I have to confess that I usually don't mess around with "fancy" salads that
take several steps. Typically I like my salad to be the quick part of the meal.
Since this salad is the meal and because I like scallops I was willing to
let go of my usual rules and try this recipe.
Seared Scallops over Bacon and Spinach Salad with Cider Vinaigrette
from Cooking Light
1 cup apple cider
2 teaspoons sugar (I used honey instead of the sugar)
4 slices center-cut bacon
1/4 cup chopped shallots
1 tablespoon cider vinegar
3/4 teaspoon salt, divided
1/4 teaspoon freshly ground black pepper
1 1/2 cups thinly sliced Granny Smith apple
1/3 cup thinly sliced red onion
1 (6-ounce) package fresh baby spinach
1/4 teaspoon curry powder
1/8 teaspoon ground red pepper
10-12 sea scallops (about 1lb) (adapted for us - 2 people)
2 teaspoons olive oil
1. Combine cider and sugar in a small saucepan over medium-high heat.
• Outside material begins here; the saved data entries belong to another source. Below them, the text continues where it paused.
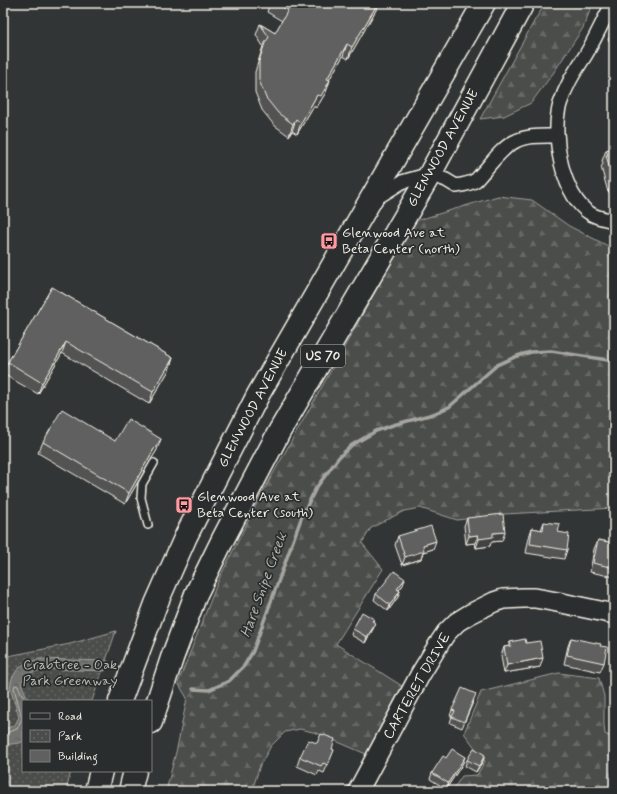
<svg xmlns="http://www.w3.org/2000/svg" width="617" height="794" viewBox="0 0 617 794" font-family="Mynerve,sans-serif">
<defs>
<pattern id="forest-firs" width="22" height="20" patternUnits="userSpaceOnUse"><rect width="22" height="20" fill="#4b4d4c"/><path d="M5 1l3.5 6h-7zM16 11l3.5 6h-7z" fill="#666766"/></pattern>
<pattern id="park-dots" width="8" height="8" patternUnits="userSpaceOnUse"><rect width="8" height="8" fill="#4b4d4c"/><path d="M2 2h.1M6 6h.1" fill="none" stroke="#666766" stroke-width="1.8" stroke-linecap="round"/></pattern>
<pattern id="water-ripples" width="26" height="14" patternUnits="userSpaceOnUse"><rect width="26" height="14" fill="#727370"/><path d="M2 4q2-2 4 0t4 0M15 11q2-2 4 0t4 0" fill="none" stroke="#5e5e5b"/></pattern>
</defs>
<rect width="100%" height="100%" fill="#323535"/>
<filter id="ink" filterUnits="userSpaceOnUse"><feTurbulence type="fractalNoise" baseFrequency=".025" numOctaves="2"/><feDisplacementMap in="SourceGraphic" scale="8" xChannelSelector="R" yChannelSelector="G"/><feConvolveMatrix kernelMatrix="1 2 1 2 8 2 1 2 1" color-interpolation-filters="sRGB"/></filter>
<g filter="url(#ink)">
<g fill="url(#forest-firs)" stroke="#a09f9a">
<path d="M546,3H593L583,28L554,72L531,103L504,116L480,119L536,18Z"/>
<path d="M498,196L532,200L569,226L614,249V508L505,514L457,520L420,508L404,511L371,528L362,543L383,569L336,644L402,686L366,754L317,733L300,729L285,732L271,746L260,765L252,791H166L177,748L187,698L178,683L219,579L260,497L415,221Z"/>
<path d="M559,673L599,678L604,696V725L605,734L614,738V791H452L462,776L477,775L485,761L464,733L481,692Z"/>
</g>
<path fill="url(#park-dots)" stroke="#a09f9a" d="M116,631L92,701H23V771H71L66,791H3V657L70,644Z"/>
<path fill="url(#water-ripples)" stroke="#a6a5a0" d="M38,659L108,661L105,671L47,669L33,672L26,676L21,682L23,688L29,701H23V741L20,743L3,745V728L5,729L15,725L19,717L10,688L12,678L17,670L24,664Z"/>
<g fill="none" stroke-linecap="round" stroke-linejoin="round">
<path stroke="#c0bfb8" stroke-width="1" d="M3,732L6,733L17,729L22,718L14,688L15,685L18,686L25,701"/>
<path stroke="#a6a5a0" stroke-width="3.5" d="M193,689L209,690L229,681L244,666L253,651L302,516L316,488L339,457L352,445L376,431L393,425L433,414L449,407L497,365L517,356L531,352L551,351L614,361"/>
<defs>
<path id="lane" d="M148,525L141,498L142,484L154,463"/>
<g id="street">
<path d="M614,4L609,10C601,25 594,41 585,56C574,73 566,85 560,104C551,134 562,197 591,214C598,218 606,219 614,221"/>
<path d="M373,200L402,182L430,174L446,180L456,186C463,185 470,184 476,180C479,177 482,173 485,170C493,161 502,148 514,142C526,135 542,136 556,136"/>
</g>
<path id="secondary" d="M358,791L420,675L440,642L446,633L457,622L470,614L494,602L503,599L523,598H535L557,602L614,614"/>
<g id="highway">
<path d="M120,701L156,604L186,536L258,395L484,3"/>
<path d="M151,722L172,658L196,594L223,539L279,432L430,174L523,3"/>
<path d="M96,791L101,771"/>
<path d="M130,791L135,771"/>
</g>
</defs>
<use href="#lane" stroke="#f4f1e8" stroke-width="10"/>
<use href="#street" stroke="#f4f1e8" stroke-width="16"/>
<use href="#secondary" stroke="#f4f1e8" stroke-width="22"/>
<use href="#highway" stroke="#f4f1e8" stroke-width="25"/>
<use href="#lane" stroke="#2a2d2e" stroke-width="7"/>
<use href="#street" stroke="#2a2d2e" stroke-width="13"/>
<use href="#secondary" stroke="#2a2d2e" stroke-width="19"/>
<use href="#highway" stroke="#2a2d2e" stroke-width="22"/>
</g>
<g fill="#525352" stroke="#f4f1e8">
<path d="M270,3H380L348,59L343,56L329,80H330L326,92L317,107H313L297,134L292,131L289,136L274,125L262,110L255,92V72L263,46L256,35L260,24L275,33L282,21L267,12Z"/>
<path d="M614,22V43L608,40L610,35H609Z"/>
<path d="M614,146V196L612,197L610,191L608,192L601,167L603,164L602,161L606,150L612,148Z"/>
<path d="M52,287L173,358L169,370L149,404L62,353L38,394L3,374L8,362Z"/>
<path d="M115,441L157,450L152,458L150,461L125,504L38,453L43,442Z"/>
<path d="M467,518L502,541L491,542L490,546L476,548L475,543L466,544L464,526Z"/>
<path d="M544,522L558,532L567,550L564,559L526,553L529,537L532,528L541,530Z"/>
<path d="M398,536L433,549L423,552L421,559L402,565L395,545Z"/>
<path d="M598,540L614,543V577L590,572L594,549Z"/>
<path d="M403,585L399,590L400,591L398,597L388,611L374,600L376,594Z"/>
<path d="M374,619L373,621L376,623L373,629L365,643L351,635L353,629Z"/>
<path d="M571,638L600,646L604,663L600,672L564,664L568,646Z"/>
<path d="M510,642L526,643L540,667L504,673L501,656L504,647L509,646Z"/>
<path d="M474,700L462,728L450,723L452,716H450L452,710Z"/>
<path d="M332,749L334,750L324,773L319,771L317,775L297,766L300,757Z"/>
<path d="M446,758L463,763L446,789L430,779L432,773Z"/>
<path d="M467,760L483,761L476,772L465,766Z"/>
</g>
<g fill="#424342" stroke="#f4f1e8">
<path d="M378,3H380L348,59L352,47Z"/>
<path d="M347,44L343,56L323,90L327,79Z"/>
<path d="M330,80L326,92L317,107H313L297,134L301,123L317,95Z"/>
<path d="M296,119L292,131L289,136L293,124Z"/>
<path d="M614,180L610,191L608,192L613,181Z"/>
<path d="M614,190V196L612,197Z"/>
<path d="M66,342L62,353L38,394L42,383Z"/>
<path d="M173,358L169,370L149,404L153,392Z"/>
<path d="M161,439L157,450L152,458L150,461L125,504L129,493L154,449Z"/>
<path d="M505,532L502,541L491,542L490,546L476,548L479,539L493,533Z"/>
<path d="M478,535L475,543L466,544L469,536Z"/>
<path d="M436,541L433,549L423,552L421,559L402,565L405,557L423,545Z"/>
<path d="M405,579L403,585L395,594L397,589Z"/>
<path d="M400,591L398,597L388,611L390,605Z"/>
<path d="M376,623L373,629L365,643L367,637Z"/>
<path d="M543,658L540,667L504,673L507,665Z"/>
<path d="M485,755L483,761L476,772L479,766Z"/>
<path d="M465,757L463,763L446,789L448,783Z"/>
</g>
<g fill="#5f605f" stroke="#f4f1e8">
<path d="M275,3H378L352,47L347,44L327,79L330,80L321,96L317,95L301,123L296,119L293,124L278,113L266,98L259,80V61L265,43L269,37L260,24L275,33L288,10Z"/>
<path d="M614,146V180L613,181L606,155H608L606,150L613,148V147Z"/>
<path d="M52,287L173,358L153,392L66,342L42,383L8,362Z"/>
<path d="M62,409L115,441L128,419L161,439L156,447L154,449L129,493L43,442Z"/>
<path d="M503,514L505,532L493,533V537L479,539L478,535L469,536L467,518Z"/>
<path d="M544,522L560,524L558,532L569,534L567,550L530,544L532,528L543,530Z"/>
<path d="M431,526L436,541L423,545L424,551L405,557L398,536Z"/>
<path d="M598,540L614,543V568L593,563Z"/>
<path d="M394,571L405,579L397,589L400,591L390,605L376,594Z"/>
<path d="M362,612L374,619L372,621L376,623L367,637L353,629Z"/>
<path d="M571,638L601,644L600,646L607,647L604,663L567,655Z"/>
<path d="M525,639L526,643L540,641L543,658L507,665L504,647L511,646L510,642Z"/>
<path d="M462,688L476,694L464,722L452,717L455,711L452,710Z"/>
<path d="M321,734L335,739L332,749L334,750L328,765L323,763L321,766L300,757L308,740L317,743Z"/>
<path d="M474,748L485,755L479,766L467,760Z"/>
<path d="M452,749L465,757L448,783L432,773L443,756L446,758Z"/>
<path d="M404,789L409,791H403Z"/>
</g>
</g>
<defs>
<symbol id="bus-square" viewBox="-11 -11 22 22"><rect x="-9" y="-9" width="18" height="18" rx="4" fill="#ff9aa2" stroke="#2a2d2e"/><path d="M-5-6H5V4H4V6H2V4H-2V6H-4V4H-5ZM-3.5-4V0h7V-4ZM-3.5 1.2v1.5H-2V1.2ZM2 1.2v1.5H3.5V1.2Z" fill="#111"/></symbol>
</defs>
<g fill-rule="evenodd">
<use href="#bus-square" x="319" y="231" width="20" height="20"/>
<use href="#bus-square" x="174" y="495" width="20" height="20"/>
</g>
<g text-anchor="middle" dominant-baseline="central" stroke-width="3.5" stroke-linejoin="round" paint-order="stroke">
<rect fill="#2a2d2e" stroke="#b7b6b0" stroke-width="1" x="301" y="345" width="44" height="22" rx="3"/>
<g font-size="13" font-weight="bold" fill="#f4f1e8">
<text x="323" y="356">US 70</text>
</g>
<g font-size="14" fill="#f4f1e8" stroke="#2a2d2e">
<text transform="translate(443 148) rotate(-61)">GLENWOOD AVENUE</text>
<text transform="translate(253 408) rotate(-62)">GLENWOOD AVENUE</text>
<text transform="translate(417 686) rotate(-60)">CARTERET DRIVE</text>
</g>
<g font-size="14" fill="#f4f1e8" stroke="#2a2d2e" text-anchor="start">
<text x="342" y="233">Glenwood Ave at<tspan x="342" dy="16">Beta Center (north)</tspan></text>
<text x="197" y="497">Glenwood Ave at<tspan x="197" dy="16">Beta Center (south)</tspan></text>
</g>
<g font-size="14" fill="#b9b8b1" stroke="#2a2d2e">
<text x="70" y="665">Crabtree - Oak<tspan x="70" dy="16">Park Greenway</tspan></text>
</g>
<g font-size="15" font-style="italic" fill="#b3b2ac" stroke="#2a2d2e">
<text transform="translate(264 585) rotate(-70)">Hare Snipe Creek</text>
</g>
</g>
<rect width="617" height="794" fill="none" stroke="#2a2d2e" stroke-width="16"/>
<rect x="8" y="8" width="601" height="778" fill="none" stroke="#f4f1e8" stroke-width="1.5" filter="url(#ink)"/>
<rect x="22" y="700" width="130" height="72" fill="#2a2d2e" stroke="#7b7b78"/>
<rect x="30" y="713" width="20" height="6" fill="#2a2d2e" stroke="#7b7b78"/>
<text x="58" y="720" font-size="12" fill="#f4f1e8">Road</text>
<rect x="30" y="730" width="20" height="12" fill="url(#park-dots)" stroke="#7b7b78"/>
<text x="58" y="740" font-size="12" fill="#f4f1e8">Park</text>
<rect x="30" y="750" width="20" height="12" fill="#5f605f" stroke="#7b7b78"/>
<text x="58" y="760" font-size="12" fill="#f4f1e8">Building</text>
</svg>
Bring to a boil; cook until reduced to 1/4 cup (about 9 minutes). Remove from heat.
2. Cook bacon in a small nonstick skillet over medium-high heat until crisp. Remove bacon from pan, reserving 1 teaspoon drippings in pan; set bacon aside. Add chopped shallots to drippings in pan; sauté 1 minute. Remove pan from heat; stir in cider mixture, cider vinegar, 1/4 teaspoon salt, and black pepper.
3. Crumble reserved bacon. Combine bacon, Granny Smith apple, onion, and spinach in a large bowl.
4. Combine remaining 1/2 teaspoon salt, curry powder, and red pepper in a small bowl. Sprinkle salt mixture evenly over both sides of scallops. Heat oil in a large nonstick skillet over medium-high heat. Add scallops to pan; cook 3 minutes on each side or until done.
5. Drizzle cider mixture over spinach mixture; toss gently to coat. Place about 2 1/2 cups salad mixture on each of 4 plates; top each serving with 5 scallops.
This is a wonderful dish. I definately see myself making this again as a light summer meal.